**INSTRUÇÕES DE TRABALHO**
Por favor, filtre os registros e copie cada linha que contenha a palavra "center", levando em conta a diferença entre maiúsculas e minúsculas.

**MATERIAL DE ENTRADA**
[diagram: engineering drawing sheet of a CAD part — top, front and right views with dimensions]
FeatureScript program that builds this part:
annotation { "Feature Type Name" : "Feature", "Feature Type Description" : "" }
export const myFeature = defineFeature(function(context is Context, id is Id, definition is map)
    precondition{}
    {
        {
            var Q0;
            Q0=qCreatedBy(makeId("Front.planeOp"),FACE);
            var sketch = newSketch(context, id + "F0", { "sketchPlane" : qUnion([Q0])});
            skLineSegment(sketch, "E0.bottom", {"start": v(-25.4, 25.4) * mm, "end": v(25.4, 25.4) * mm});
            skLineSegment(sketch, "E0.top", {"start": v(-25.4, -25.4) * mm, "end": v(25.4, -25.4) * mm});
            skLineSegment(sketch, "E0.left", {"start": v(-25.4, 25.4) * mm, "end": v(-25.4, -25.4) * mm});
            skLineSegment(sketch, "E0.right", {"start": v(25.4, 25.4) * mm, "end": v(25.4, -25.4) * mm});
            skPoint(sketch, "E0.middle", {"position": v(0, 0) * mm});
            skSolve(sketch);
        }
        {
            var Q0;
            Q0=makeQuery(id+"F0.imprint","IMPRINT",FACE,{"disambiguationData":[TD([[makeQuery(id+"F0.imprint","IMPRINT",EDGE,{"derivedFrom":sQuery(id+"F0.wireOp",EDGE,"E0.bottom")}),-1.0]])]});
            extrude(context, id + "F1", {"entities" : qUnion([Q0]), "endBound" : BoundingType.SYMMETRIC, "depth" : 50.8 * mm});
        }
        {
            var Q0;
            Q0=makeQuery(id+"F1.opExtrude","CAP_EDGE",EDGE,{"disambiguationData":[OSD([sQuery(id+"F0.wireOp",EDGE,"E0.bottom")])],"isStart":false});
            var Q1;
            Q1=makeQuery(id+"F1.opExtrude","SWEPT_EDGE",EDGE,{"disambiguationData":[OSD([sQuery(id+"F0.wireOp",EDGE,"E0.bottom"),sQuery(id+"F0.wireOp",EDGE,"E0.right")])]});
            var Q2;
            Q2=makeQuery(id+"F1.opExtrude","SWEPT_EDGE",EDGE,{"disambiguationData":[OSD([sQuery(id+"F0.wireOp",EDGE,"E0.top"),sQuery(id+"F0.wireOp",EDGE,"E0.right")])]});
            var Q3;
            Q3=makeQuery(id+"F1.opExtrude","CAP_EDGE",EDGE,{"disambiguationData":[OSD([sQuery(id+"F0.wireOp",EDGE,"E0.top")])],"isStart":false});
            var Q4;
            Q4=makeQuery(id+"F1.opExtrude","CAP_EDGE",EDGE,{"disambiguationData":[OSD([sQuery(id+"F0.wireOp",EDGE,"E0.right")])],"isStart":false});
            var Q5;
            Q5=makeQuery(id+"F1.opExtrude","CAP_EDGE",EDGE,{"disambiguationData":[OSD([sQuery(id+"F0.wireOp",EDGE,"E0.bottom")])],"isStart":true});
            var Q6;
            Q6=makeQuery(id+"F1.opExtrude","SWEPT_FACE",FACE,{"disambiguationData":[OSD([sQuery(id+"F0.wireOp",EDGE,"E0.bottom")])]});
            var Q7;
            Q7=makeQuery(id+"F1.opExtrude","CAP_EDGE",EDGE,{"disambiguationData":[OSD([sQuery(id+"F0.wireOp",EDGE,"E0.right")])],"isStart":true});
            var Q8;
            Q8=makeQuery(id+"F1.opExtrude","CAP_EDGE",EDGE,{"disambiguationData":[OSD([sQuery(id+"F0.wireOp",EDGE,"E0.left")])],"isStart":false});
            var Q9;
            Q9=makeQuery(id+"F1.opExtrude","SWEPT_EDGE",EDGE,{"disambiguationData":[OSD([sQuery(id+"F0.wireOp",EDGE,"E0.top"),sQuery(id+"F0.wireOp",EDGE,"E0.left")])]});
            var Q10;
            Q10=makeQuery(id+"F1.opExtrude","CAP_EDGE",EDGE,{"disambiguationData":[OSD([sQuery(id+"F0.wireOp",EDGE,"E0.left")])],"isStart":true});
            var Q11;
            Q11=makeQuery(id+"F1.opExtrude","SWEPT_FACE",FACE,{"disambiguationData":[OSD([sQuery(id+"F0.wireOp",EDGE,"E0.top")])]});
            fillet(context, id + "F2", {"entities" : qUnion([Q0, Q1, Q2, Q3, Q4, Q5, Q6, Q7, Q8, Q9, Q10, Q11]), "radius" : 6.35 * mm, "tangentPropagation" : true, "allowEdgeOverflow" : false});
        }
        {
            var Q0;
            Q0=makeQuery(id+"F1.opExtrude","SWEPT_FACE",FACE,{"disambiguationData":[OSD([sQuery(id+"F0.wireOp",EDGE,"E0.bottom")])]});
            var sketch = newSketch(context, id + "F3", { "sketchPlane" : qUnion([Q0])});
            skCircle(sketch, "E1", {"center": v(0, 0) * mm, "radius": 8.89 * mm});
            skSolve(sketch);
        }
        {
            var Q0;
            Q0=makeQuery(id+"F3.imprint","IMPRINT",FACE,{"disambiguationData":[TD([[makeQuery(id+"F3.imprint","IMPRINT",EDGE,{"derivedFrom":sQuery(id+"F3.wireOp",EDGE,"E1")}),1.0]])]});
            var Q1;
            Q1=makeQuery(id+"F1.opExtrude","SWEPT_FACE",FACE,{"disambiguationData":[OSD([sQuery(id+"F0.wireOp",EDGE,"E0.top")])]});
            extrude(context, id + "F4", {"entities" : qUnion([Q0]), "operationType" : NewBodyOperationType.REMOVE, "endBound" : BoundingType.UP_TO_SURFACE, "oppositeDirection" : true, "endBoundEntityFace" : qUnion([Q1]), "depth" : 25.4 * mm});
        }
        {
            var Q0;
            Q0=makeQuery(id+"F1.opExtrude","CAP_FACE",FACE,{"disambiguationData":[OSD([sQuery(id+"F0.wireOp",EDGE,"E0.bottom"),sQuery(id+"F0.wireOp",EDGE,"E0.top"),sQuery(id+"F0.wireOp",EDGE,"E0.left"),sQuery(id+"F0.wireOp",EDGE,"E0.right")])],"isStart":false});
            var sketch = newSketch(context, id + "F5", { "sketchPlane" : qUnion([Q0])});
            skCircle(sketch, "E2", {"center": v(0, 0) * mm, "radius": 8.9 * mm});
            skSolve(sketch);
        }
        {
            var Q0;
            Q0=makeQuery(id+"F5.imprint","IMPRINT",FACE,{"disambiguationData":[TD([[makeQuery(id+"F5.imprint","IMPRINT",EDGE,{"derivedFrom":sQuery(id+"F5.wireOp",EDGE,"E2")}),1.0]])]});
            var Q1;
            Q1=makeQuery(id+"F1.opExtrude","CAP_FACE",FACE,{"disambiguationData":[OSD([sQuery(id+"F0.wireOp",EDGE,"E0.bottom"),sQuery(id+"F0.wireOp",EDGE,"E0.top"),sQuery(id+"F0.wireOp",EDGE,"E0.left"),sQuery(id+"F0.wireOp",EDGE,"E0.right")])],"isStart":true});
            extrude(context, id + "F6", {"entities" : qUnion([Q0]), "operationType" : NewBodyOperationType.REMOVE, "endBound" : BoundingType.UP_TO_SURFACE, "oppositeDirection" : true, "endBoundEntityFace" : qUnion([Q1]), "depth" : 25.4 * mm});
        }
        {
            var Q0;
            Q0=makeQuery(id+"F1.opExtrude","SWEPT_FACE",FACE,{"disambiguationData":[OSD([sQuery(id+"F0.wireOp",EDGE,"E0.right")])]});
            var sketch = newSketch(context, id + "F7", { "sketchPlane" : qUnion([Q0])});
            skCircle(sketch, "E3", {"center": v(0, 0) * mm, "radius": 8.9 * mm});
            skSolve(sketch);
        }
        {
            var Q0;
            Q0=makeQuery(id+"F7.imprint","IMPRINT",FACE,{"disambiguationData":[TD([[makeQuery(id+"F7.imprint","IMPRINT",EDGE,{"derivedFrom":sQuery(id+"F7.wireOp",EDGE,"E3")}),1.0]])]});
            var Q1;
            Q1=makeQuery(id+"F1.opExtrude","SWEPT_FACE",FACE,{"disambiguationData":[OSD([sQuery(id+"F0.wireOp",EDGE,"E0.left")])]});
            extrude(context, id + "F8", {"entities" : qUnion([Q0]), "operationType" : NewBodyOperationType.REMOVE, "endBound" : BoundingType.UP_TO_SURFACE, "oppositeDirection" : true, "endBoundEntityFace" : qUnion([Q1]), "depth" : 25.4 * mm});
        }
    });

**RESPOSTA AO EXERCÍCIO**
            skCircle(sketch, "E1", {"center": v(0, 0) * mm, "radius": 8.89 * mm});
            skCircle(sketch, "E2", {"center": v(0, 0) * mm, "radius": 8.9 * mm});
            skCircle(sketch, "E3", {"center": v(0, 0) * mm, "radius": 8.9 * mm});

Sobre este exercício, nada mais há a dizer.